AutoKara
Experiment in automatic karaoke timing.
Some documentation first
Having a clean python environment:
An introduction to neural networks and deep learning:
Extracting vocals from music
Syllable segmentation
Symbolic methods
Machine Learning & Deep Learning methods
Using CNNs on spectrogram images (Schlüter, Böck, 2014) :
Aligning lyrics to song (Jiawen Huang, Emmanouil Benetos, Sebastian Ewert, 2022)
Other methods
Other stuff goes here
Syllable recognition
If we ever want to use an AI to identify syllables without a reference lyrics file
Installation
Requirements
- MKVToolnix (at least the CLI utils)
- Python >= 3.8
Optional :
- PyTorch for custom model training : follow the instructions here
All other python modules can be installed directly through pip, see further.
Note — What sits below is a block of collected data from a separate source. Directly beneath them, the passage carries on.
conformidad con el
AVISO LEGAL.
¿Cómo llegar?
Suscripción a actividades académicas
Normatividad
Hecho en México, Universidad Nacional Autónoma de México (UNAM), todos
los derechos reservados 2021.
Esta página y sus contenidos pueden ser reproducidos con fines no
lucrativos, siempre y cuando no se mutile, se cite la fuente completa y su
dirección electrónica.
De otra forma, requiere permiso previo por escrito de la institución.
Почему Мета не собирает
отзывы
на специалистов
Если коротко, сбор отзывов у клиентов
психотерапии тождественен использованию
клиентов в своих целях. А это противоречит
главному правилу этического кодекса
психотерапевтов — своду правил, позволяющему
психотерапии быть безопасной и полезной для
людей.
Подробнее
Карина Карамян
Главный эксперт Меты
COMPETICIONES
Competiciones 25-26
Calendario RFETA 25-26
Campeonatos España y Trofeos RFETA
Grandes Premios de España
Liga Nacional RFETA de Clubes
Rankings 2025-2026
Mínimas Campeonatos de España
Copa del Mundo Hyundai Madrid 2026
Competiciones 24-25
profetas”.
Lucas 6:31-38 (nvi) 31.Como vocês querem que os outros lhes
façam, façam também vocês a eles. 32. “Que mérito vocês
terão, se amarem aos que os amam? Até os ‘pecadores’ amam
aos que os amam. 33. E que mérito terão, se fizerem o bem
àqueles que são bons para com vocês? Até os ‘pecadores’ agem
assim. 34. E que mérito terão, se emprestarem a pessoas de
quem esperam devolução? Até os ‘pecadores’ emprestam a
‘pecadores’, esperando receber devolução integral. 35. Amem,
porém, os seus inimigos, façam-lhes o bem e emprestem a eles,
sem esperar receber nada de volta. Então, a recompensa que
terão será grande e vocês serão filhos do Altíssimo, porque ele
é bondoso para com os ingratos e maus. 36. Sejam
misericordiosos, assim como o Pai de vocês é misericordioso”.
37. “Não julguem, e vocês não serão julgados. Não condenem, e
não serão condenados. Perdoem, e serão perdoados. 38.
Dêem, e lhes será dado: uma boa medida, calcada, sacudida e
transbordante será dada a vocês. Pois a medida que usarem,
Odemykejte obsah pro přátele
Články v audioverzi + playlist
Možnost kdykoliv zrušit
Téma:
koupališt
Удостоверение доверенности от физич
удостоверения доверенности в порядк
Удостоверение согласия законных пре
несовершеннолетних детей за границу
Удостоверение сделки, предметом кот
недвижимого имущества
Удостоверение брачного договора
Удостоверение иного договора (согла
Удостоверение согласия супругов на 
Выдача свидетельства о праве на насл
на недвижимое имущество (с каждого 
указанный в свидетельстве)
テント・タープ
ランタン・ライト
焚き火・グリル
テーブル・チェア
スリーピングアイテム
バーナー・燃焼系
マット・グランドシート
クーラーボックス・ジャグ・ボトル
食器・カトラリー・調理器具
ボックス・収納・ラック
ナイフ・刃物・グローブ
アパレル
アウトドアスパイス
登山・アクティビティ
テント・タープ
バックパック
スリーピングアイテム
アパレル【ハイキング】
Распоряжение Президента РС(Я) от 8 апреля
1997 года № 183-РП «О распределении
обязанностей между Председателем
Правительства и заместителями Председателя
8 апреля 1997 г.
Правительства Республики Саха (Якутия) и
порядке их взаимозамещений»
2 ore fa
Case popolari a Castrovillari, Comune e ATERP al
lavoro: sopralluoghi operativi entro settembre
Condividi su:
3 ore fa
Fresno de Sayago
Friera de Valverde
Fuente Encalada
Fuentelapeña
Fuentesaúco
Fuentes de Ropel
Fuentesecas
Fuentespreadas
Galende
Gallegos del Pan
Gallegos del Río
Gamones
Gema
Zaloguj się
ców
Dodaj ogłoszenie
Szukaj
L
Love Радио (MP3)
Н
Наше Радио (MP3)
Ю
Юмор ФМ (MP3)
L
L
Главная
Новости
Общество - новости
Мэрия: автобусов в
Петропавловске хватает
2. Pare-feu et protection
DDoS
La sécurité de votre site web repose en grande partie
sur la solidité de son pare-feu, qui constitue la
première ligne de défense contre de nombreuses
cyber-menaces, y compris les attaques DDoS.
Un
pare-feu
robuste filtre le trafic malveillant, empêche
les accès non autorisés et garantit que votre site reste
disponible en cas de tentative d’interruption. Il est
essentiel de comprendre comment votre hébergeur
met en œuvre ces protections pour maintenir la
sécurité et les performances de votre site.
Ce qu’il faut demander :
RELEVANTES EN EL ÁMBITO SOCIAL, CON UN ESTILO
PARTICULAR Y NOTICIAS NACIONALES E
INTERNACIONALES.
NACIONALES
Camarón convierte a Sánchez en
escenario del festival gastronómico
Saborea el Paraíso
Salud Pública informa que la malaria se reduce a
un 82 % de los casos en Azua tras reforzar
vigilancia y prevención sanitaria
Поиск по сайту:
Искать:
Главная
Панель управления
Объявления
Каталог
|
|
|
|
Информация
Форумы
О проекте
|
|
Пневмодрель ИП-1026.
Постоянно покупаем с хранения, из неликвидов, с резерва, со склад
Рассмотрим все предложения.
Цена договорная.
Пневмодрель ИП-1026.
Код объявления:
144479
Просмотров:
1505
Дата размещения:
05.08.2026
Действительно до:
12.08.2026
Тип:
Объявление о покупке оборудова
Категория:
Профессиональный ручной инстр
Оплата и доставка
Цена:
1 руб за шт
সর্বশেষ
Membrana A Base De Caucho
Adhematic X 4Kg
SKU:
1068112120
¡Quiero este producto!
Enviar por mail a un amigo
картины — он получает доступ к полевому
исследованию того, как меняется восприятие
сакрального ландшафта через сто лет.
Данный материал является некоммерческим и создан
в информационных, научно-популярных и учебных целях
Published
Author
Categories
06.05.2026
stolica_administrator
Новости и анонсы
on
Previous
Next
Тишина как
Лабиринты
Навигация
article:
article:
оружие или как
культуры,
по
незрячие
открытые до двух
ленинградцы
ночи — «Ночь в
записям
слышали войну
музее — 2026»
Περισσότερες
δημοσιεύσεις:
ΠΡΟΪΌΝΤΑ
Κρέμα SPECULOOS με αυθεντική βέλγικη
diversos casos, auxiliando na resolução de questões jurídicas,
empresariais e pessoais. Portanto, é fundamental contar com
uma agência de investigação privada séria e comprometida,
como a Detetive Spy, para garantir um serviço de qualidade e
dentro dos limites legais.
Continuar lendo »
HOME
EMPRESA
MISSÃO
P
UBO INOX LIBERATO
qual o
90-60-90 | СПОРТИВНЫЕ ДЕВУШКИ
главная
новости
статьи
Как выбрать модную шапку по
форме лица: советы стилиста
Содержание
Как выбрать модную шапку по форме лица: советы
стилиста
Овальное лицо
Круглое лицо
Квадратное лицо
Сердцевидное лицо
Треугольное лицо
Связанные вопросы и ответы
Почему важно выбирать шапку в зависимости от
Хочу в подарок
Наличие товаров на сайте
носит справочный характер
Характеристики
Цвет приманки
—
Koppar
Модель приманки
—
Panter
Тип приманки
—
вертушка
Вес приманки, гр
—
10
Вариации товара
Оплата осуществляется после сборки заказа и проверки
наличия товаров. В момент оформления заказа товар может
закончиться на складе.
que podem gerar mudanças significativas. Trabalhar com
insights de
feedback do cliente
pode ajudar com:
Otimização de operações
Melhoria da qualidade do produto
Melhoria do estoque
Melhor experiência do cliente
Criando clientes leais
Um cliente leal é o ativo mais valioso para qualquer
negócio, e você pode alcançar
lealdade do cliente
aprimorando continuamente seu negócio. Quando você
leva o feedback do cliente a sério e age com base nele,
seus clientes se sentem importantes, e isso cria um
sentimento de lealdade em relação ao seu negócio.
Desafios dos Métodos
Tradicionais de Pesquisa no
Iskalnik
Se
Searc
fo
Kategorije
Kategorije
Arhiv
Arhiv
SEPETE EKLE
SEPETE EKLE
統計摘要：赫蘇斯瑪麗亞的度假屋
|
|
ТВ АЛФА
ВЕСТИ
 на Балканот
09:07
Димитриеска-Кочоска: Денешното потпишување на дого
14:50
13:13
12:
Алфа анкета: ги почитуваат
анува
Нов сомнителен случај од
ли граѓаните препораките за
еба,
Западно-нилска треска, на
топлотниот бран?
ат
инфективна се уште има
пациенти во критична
This project requires at least Python 3.8, and using a virtual environment is strongly recommended. To install the dependencies, execute in the project directory :
$ python -m venv env # create the virtual environment, do it once
$ source env/bin/activate # use the virtual environement
# Install the required python modules
$ pip install -r requirements.txt
# To exit the virtual environment
$ deactivate
Having a CUDA-capable GPU is optional, but can greatly reduce processing time in some situations.
Use
Autokara
To use Autokara, you need :
- A media file of the song (video, or pre-extracted vocals)
- An ASS file with the lyrics, split by syllable
To execute AutoKara on a MKV video file and an ASS file containing the lyrics (ASS will be overwritten):
$ python autokara.py video.mkv lyrics.ass
To output to a different file (and keep the original) :
$ python autokara.py video.mkv lyrics.ass -o output.ass
To execute AutoKara on a (pre-extracted) WAV (or OGG, MP3, ...) vocals file, pass the --vocals
flag :
$ python autokara.py vocals.wav output.ass --vocals
Useful scripts
To only extract .wav audio from a MKV file :
$ ./extractWav.sh source_video output_audio
To only extract .ass sub file from a MKV file :
$ ./extractAss.sh source_video output_subs
To only separate vocals from instruments in an audio file :
demucs --two-stems=vocals -o output_folder audio_file.wav
Batch preprocessing (vocals + ASS extraction) of all videos in a directory :
$ ./preprocess_media.sh video_folder output_folder
A visualization tool, mainly intended for debug. Does the same as autokara.py, but instead of writing to a file, plots a graphic with onset times, spectrogram, probability curves,... Does not work on video files, only separated vocals audio files
$ python plot_syls.py vocals.wav lyrics.ass